Condanna al Pagamento delle Spese Processuali
In primo luogo, il ricorrente è stato condannato al pagamento delle spese processuali. Si tratta di una conseguenza quasi automatica della soccombenza, volta a ristorare lo Stato dei costi sostenuti per la gestione del procedimento giudiziario attivato inutilmente.
Condanna al Pagamento della Sanzione Pecuniaria
In secondo luogo, e come diretta conseguenza della declaratoria di inammissibilità, la Corte ha condannato il ricorrente al versamento di una somma di tremila euro in favore della Cassa delle ammende. Questa sanzione pecuniaria ha una finalità non solo punitiva ma anche dissuasiva, mirando a scoraggiare la presentazione di ricorsi temerari o palesemente infondati, che sovraccaricano inutilmente il sistema giudiziario, in particolare la Corte di Cassazione.
Le Motivazioni della Decisione
Sebbene il testo dell’ordinanza non entri nel dettaglio delle ragioni specifiche che hanno portato a qualificare il ricorso come inammissibile, la decisione si fonda sul principio secondo cui un’impugnazione, per essere esaminata nel merito, deve rispettare rigorosi requisiti formali e sostanziali stabiliti dal codice di procedura penale. L’assenza di tali requisiti impedisce al giudice di procedere alla valutazione delle censure mosse alla sentenza impugnata. La condanna alle spese e alla sanzione pecuniaria è la conseguenza diretta prevista dalla legge per sanzionare l’abuso dello strumento processuale e per contribuire al finanziamento di progetti di reinserimento sociale tramite la Cassa delle ammende.
Conclusioni
L’ordinanza in esame ribadisce un principio fondamentale della procedura penale: la presentazione di un ricorso in Cassazione è un’attività che richiede la massima diligenza e il rispetto scrupoloso delle norme processuali. Un ricorso inammissibile non solo non produce alcun effetto positivo per chi lo propone, ma si traduce in un aggravio di costi significativo, composto sia dalle spese del procedimento sia da una sanzione pecuniaria.
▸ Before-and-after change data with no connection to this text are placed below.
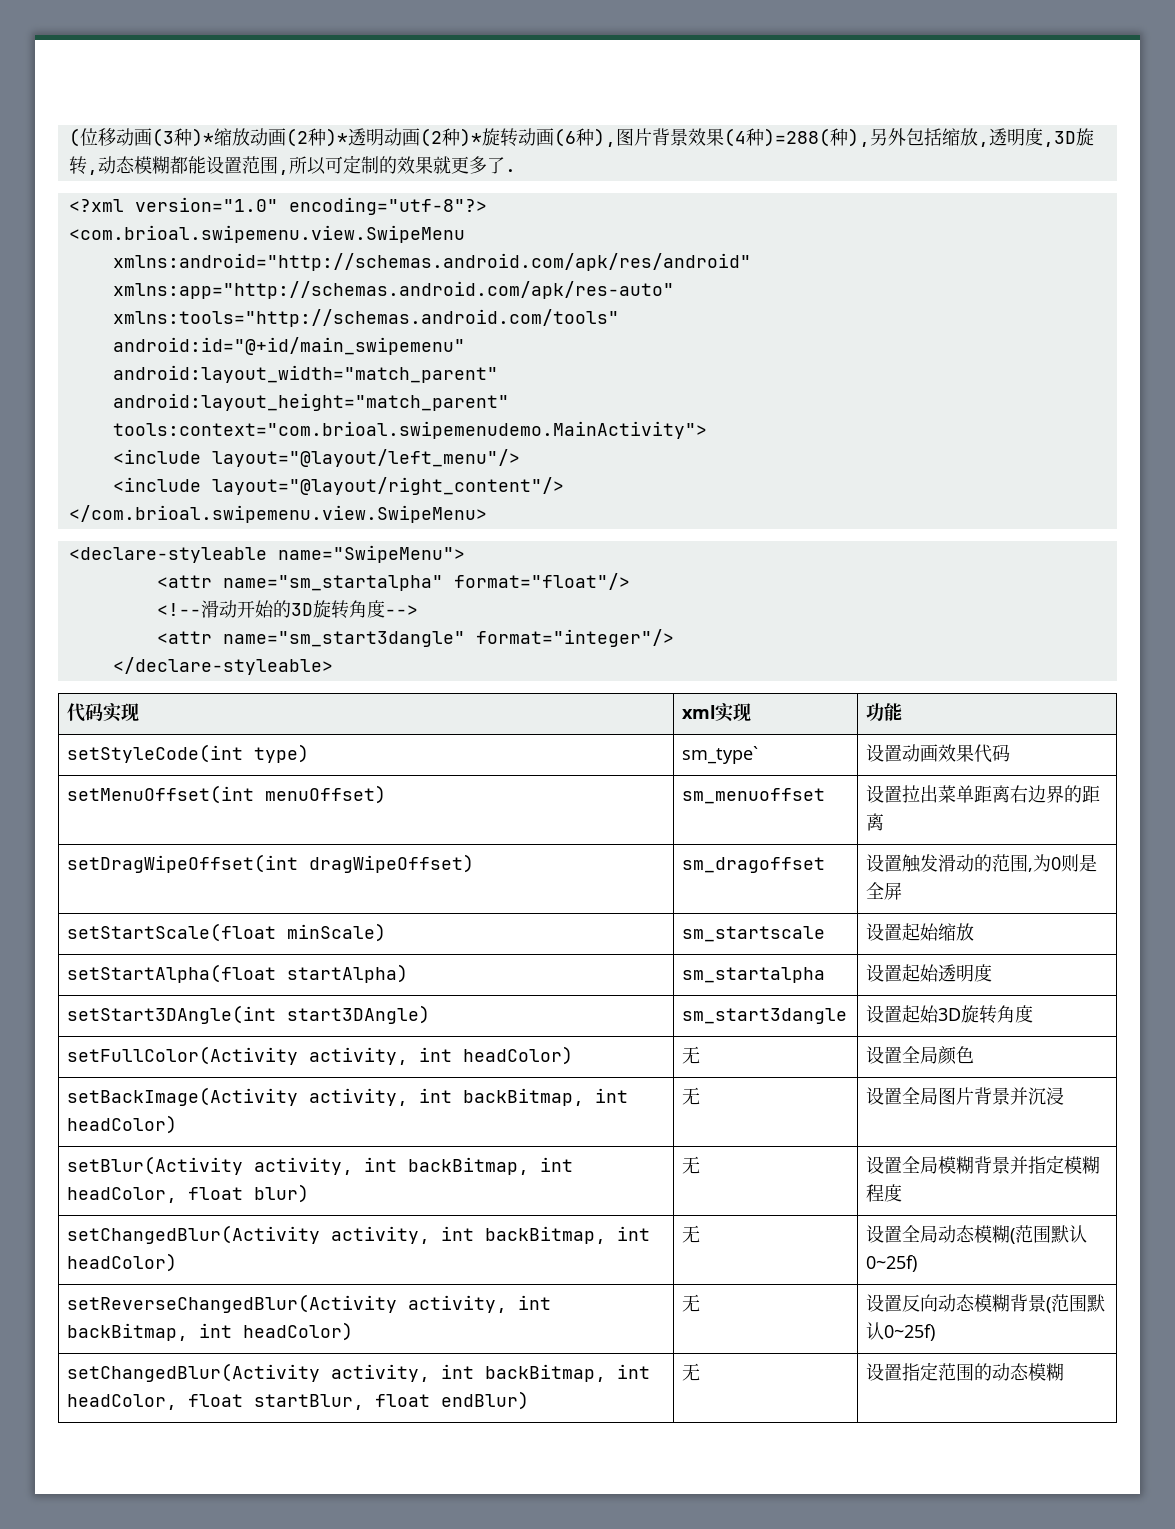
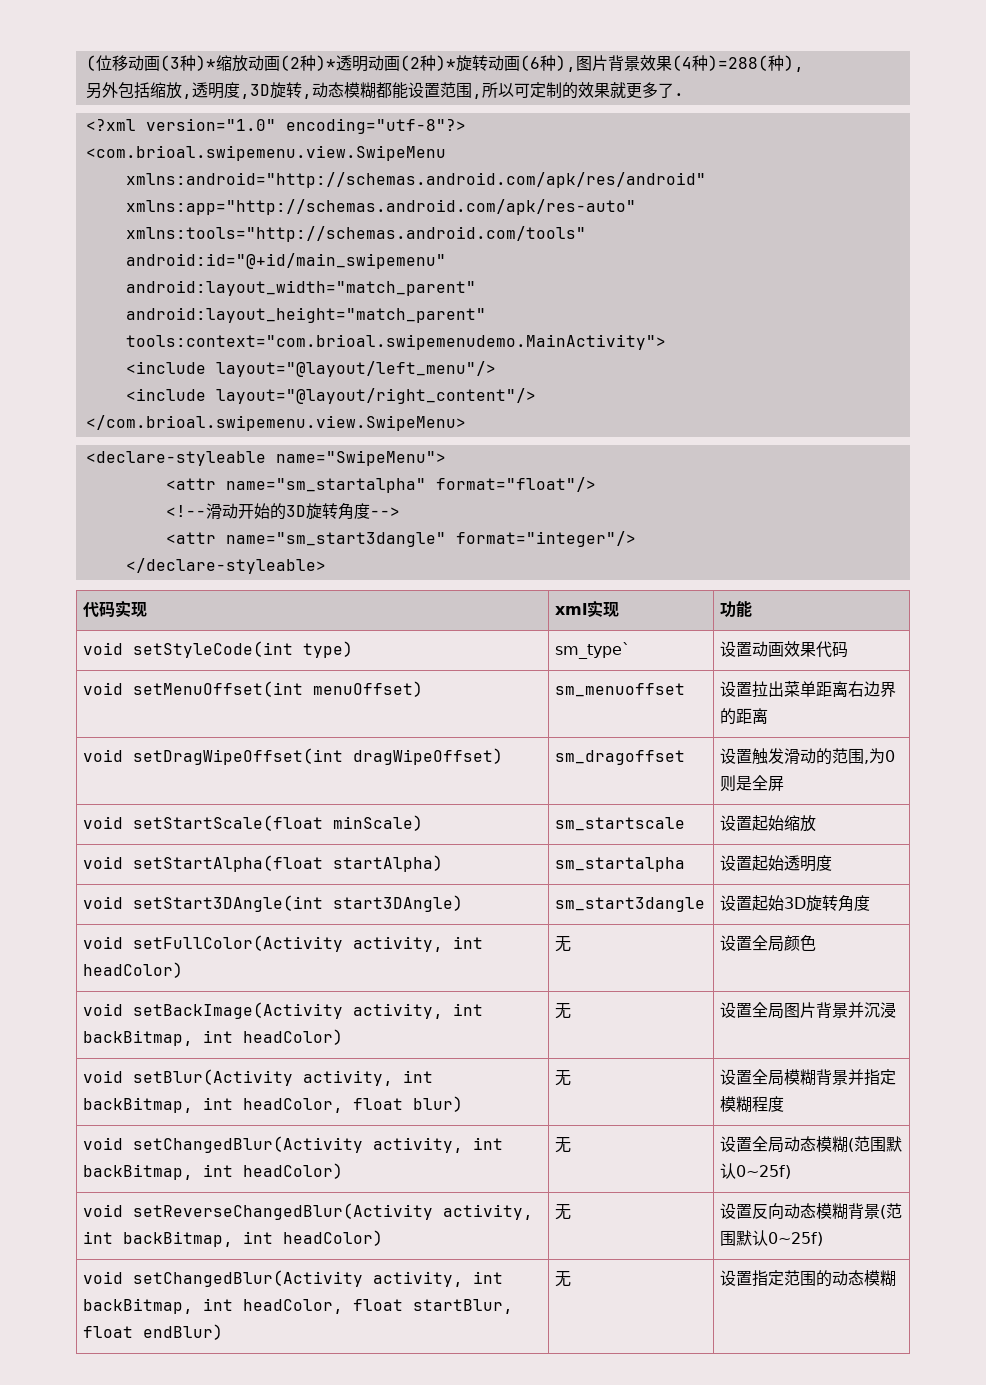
(870, 137) none -> (804, 63) //
(903, 712) none -> [83,642,124,655] void
(1011, 753) none -> [83,682,124,695] void
(885, 822) none -> [83,749,124,762] void
(903, 891) none -> [83,816,124,829] void
(975, 932) none -> [83,856,124,869] void
(993, 973) none -> [83,896,124,909] void
(1034, 1014) none -> [83,936,124,949] void
(975, 1055) none -> [83,1003,124,1016] void
(1065, 1096) none -> [83,1070,124,1083] void
(903, 1193) none -> [83,1137,124,1150] void
(918, 1263) none -> [83,1204,124,1217] void
(936, 1332) none -> [83,1271,124,1284] void

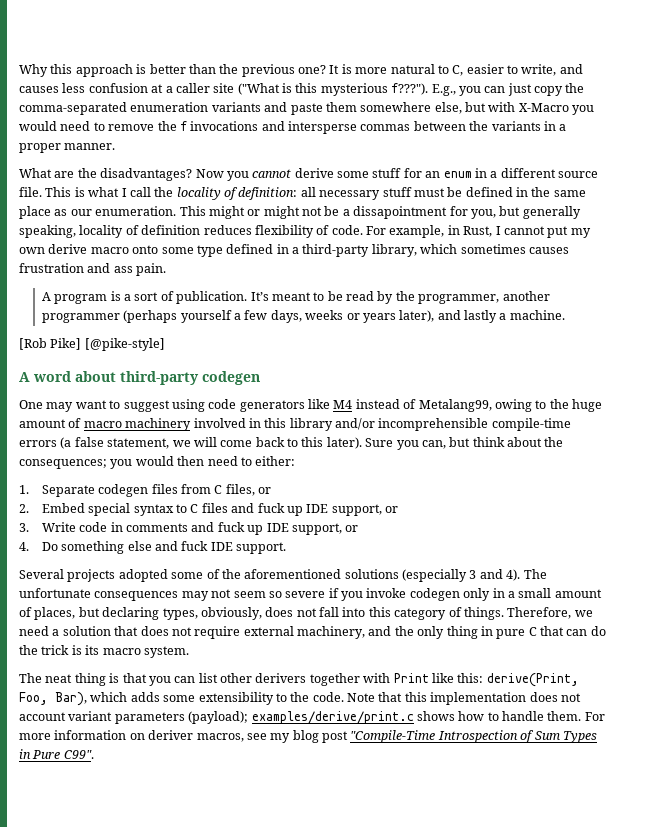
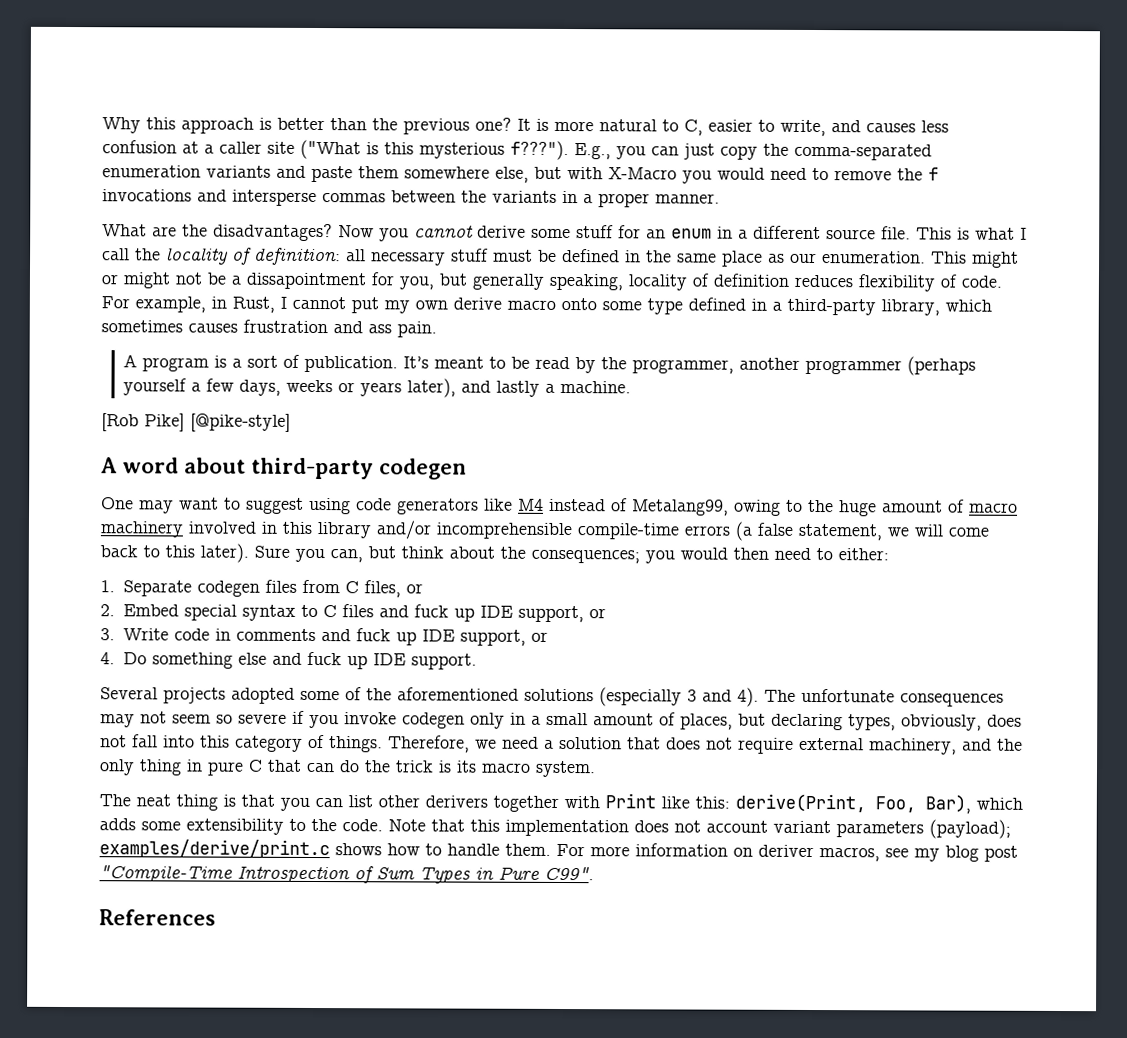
(209, 546) none -> [346,655,368,670] up
(94, 754) none -> [99,909,216,926] // References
Questa decisione serve da monito sull’importanza di una valutazione attenta e professionale prima di adire la Suprema Corte, al fine di evitare conseguenze pregiudizievoli e di non gravare la giustizia con impugnazioni defatigatorie.
Cosa succede quando un ricorso viene dichiarato inammissibile dalla Corte di Cassazione?
Secondo l’ordinanza, il ricorrente viene condannato al pagamento delle spese processuali e al versamento di una somma di denaro in favore della Cassa delle ammende.
A quanto ammonta la sanzione pecuniaria prevista in questo caso?
La sanzione pecuniaria stabilita dalla Corte di Cassazione è pari a tremila euro.
Chi è il beneficiario della sanzione pecuniaria imposta al ricorrente?
La somma di tremila euro deve essere versata in favore della Cassa delle ammende.